● **Directive**:
What is the number of lines in the entries that include the word "Artikel"? Respond with the number only.

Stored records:
--- START ---

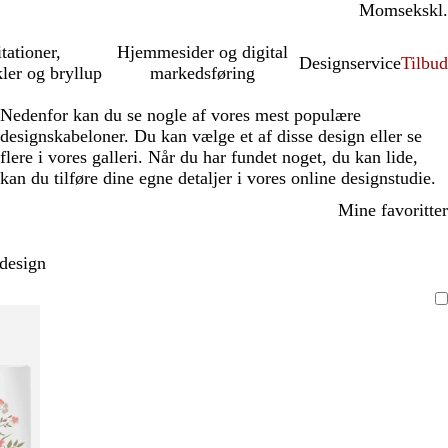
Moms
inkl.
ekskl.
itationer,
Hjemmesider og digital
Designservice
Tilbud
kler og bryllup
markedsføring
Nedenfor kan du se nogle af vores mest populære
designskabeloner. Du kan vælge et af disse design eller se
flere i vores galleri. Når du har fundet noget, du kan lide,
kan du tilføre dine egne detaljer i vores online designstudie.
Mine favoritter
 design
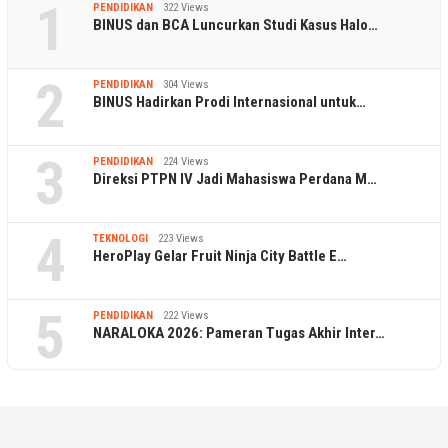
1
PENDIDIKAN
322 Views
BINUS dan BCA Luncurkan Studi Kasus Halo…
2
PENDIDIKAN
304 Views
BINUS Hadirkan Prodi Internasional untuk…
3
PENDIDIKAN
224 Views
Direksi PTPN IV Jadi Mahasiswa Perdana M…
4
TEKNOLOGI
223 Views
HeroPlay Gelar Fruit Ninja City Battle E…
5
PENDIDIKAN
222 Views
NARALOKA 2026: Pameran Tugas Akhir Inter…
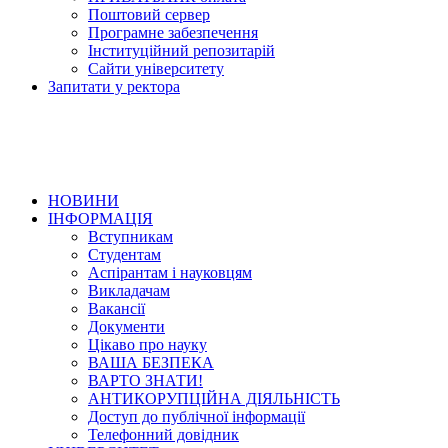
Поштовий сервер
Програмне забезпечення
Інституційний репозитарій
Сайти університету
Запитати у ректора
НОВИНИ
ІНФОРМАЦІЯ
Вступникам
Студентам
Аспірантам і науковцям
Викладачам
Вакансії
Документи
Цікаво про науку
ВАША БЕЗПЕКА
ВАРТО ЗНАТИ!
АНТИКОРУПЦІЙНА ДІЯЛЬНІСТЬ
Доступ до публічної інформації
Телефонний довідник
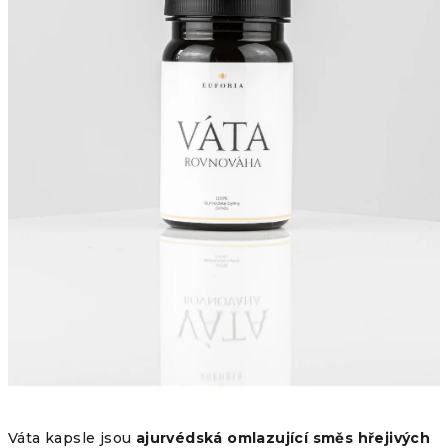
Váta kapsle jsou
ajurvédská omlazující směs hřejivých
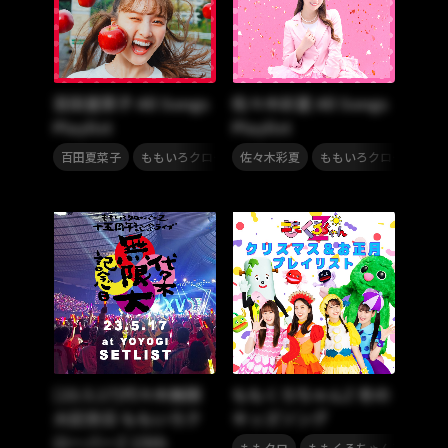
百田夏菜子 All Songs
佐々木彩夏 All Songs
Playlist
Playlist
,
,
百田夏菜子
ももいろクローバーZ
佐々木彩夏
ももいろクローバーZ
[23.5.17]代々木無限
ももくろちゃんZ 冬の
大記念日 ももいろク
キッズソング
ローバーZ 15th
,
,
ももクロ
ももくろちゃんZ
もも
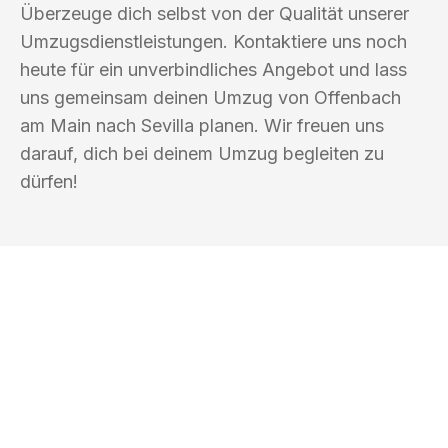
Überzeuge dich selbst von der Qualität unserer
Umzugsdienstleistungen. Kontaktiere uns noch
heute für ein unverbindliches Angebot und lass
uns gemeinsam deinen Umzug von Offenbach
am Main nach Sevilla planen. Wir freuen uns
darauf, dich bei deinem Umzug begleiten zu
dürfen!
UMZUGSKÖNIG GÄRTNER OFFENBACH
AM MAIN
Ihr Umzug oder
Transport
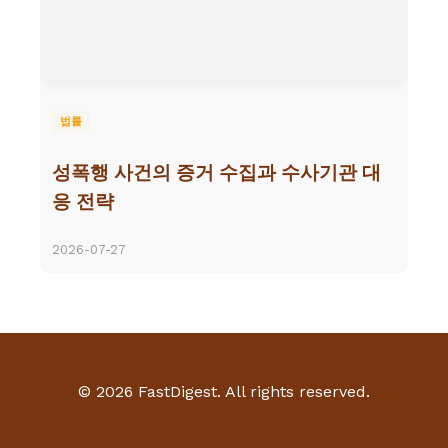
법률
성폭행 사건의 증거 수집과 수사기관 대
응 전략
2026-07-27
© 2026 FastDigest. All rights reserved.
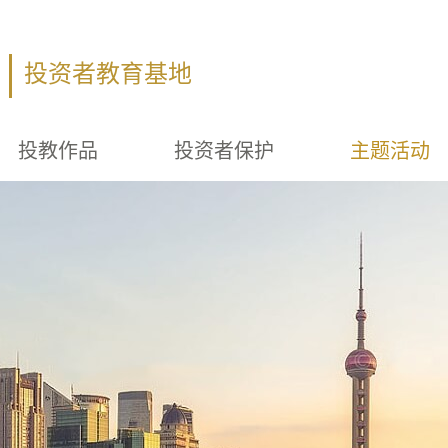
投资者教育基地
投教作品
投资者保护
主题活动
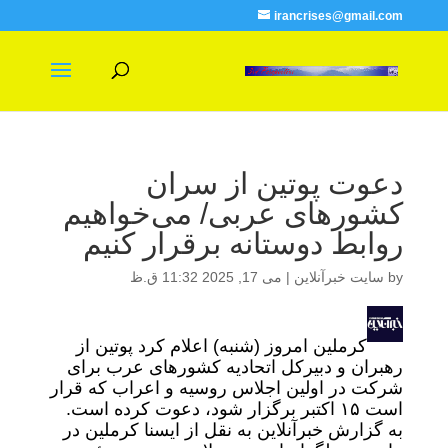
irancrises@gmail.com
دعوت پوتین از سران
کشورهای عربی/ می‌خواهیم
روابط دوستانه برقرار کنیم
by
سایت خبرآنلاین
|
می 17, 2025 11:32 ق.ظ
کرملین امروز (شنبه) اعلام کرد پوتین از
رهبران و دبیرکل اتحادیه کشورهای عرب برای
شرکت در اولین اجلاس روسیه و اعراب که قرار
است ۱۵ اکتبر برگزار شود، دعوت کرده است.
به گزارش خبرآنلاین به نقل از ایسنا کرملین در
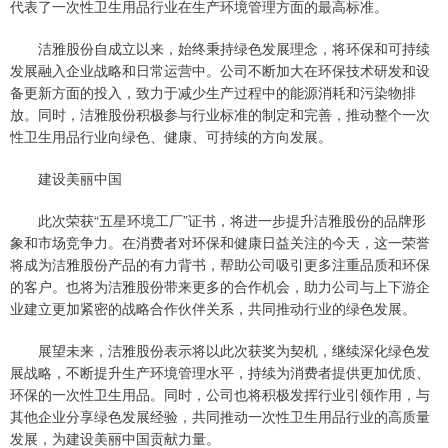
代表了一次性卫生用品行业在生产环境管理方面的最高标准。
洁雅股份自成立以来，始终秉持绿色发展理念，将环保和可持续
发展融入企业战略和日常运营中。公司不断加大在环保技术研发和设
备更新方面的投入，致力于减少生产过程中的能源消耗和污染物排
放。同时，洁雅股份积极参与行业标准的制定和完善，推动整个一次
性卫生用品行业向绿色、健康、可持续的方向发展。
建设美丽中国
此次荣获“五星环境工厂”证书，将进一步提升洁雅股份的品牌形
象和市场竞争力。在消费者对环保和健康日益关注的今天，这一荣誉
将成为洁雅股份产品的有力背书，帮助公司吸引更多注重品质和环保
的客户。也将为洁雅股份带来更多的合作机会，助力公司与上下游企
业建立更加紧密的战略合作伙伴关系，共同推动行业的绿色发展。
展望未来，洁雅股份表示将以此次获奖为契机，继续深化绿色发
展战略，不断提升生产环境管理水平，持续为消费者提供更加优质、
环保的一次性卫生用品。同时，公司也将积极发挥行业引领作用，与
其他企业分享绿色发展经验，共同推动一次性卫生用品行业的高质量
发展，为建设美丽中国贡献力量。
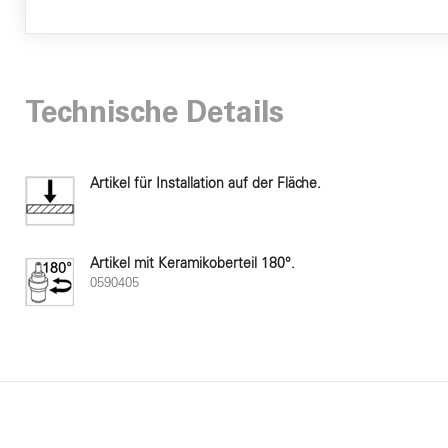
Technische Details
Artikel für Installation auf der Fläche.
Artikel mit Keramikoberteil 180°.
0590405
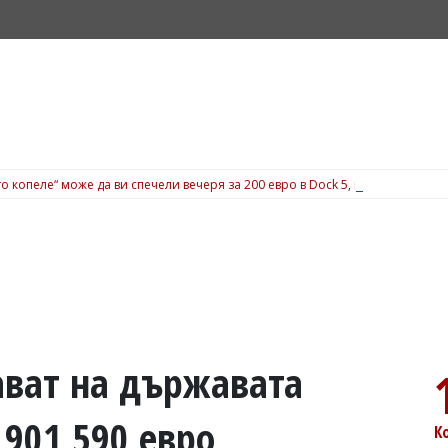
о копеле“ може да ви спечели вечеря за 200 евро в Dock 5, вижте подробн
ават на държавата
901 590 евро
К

--- END ---

● **Output**:
2